The holiday is always celebrated on 1 August unless the first Monday in August falls on 1 August, in which case Emancipation Day is moved to 2 August to accommodate Kadooment Day. This holiday marks the end of slavery in Barbados.
As Europe expanded into the new world, Barbados became an English colony in the mid seventeenth century. It became an important producer of sugar cane and the need for labour meant that many slaves were brought from Africa to work on the sugar plantations.
In 1807, trading in slaves was abolished in the British Empire but not slavery itself.
Whilst there had been some minor slave revolts in Barbados, the largest rebellion in the island's history took place in 1816. The rebellion involved twenty thousand slaves from over seventy plantations. The revolt failed and 120 slaves were killed in the fighting and 144 were executed following trials. The revolt was led by the Bussa, the head driver on Bayley’s Plantation in St. Philip. Bussa died in the fighting and became one of Barbados' national heroes. His statue now stands at Emancipation Roundabout on the island.

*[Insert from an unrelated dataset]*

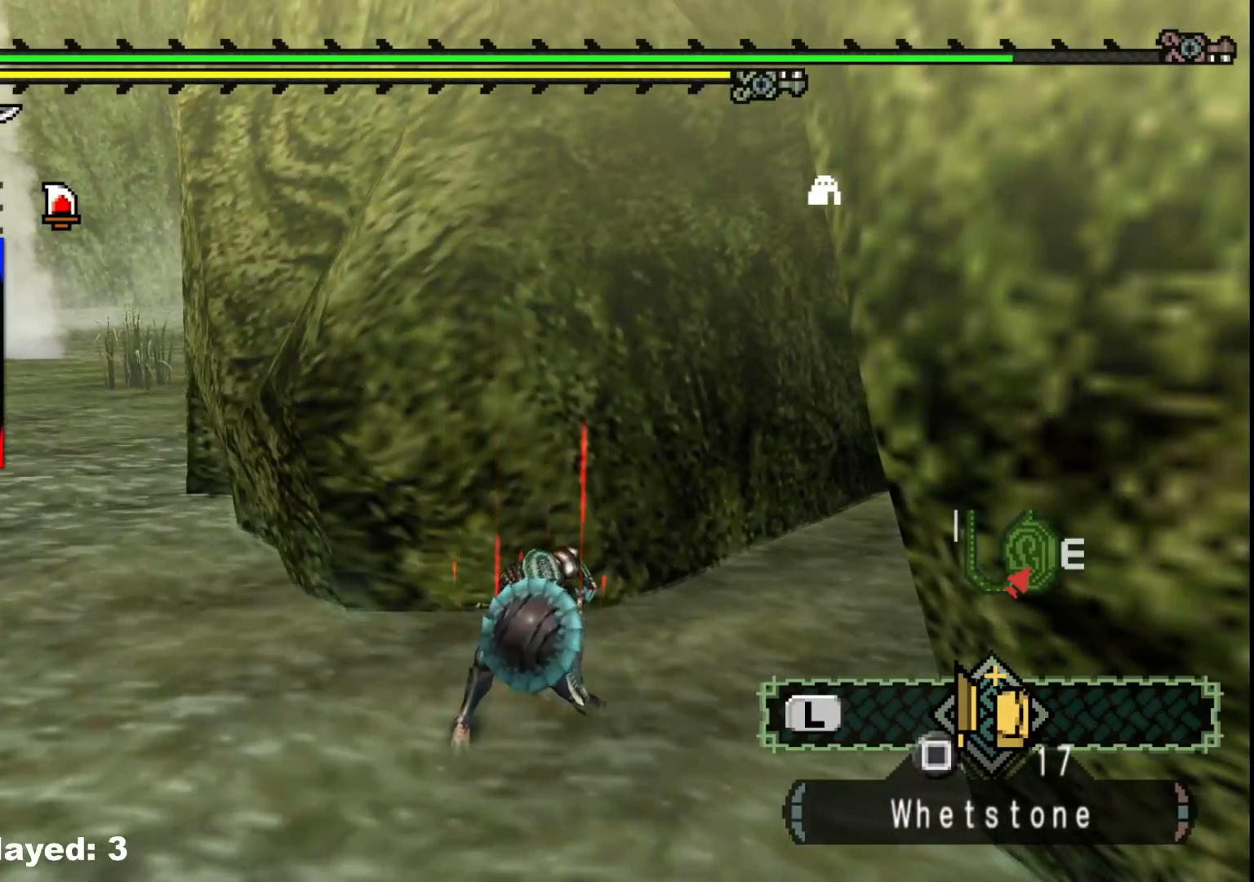
{"dt_ms": 500, "buttons": [], "left_stick": "center", "right_stick": "center", "events": [[200, "right_stick", "center"]]}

Slavery was finally abolished throughout the British Empire by the Slavery Abolition Act 1833, which came into effect on 1 August 1834.

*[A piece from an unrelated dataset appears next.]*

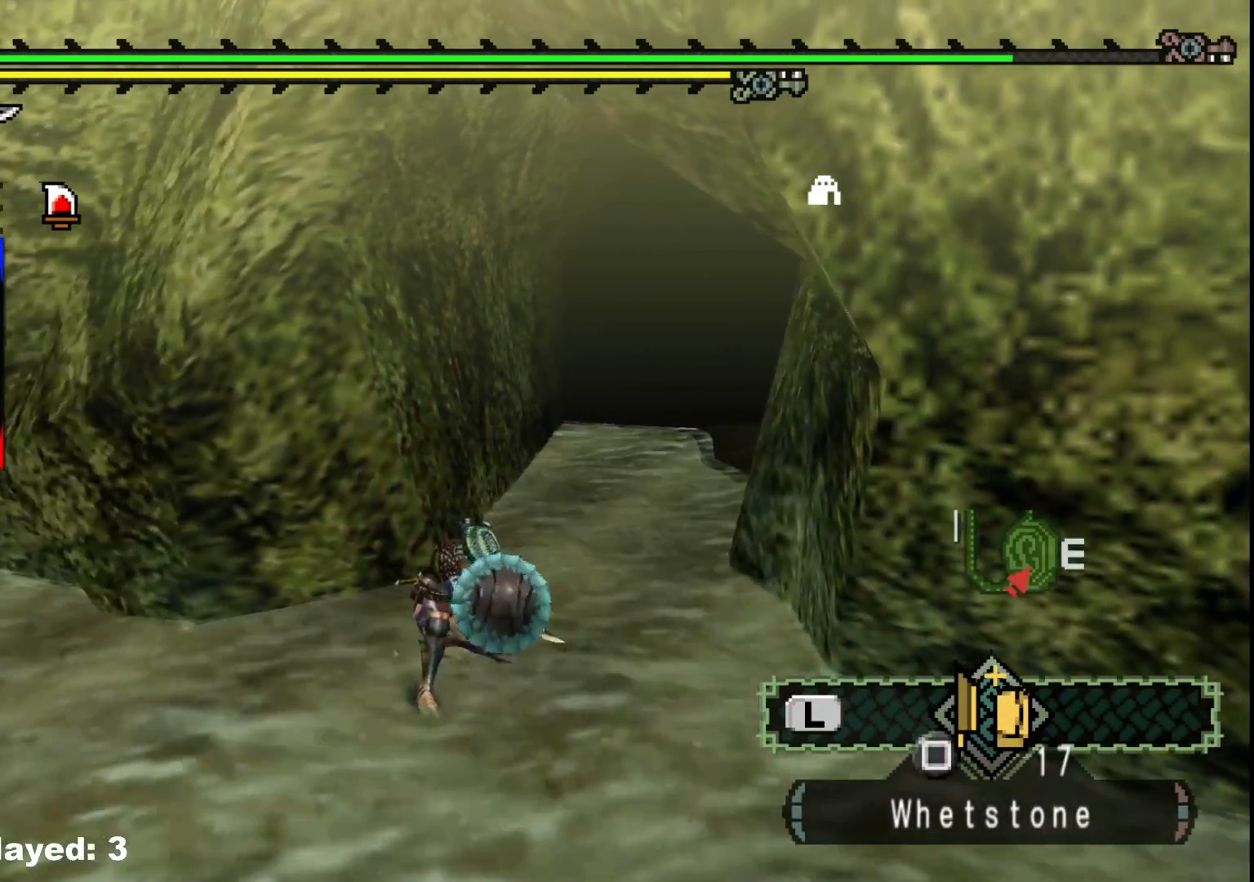
{"dt_ms": 500, "buttons": [], "left_stick": "center", "right_stick": "center", "events": []}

Despite slavery having been abolished, until 1838, there was a four year apprenticeship period during which the newly free men continued to work without pay in exchange for living in huts provided by the plantation owners.
A ceremony celebrating the emancipation of the slaves is held at Bussa's statue. There are parades, speeches, and demonstrations by school children. Other celebrations include the Emancipation Day Walk, Beach Fest, and Village Fest.